> _Work to complete_
Pictures are not part of the copy. Reproduce all the records exactly.

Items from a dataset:
======

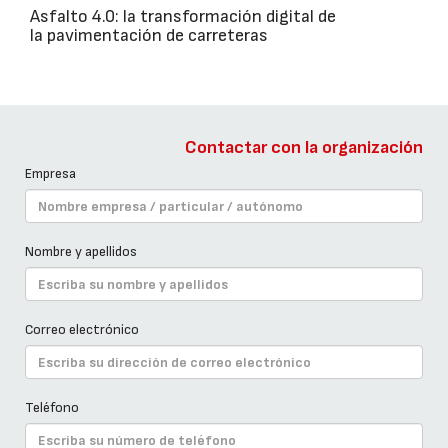
Asfalto 4.0: la transformación digital de
la pavimentación de carreteras
Contactar con la organización
Empresa
Nombre y apellidos
Correo electrónico
Teléfono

======

> _Expected answer_
Asfalto 4.0: la transformación digital de
la pavimentación de carreteras
Contactar con la organización
Empresa
Nombre y apellidos
Correo electrónico
Teléfono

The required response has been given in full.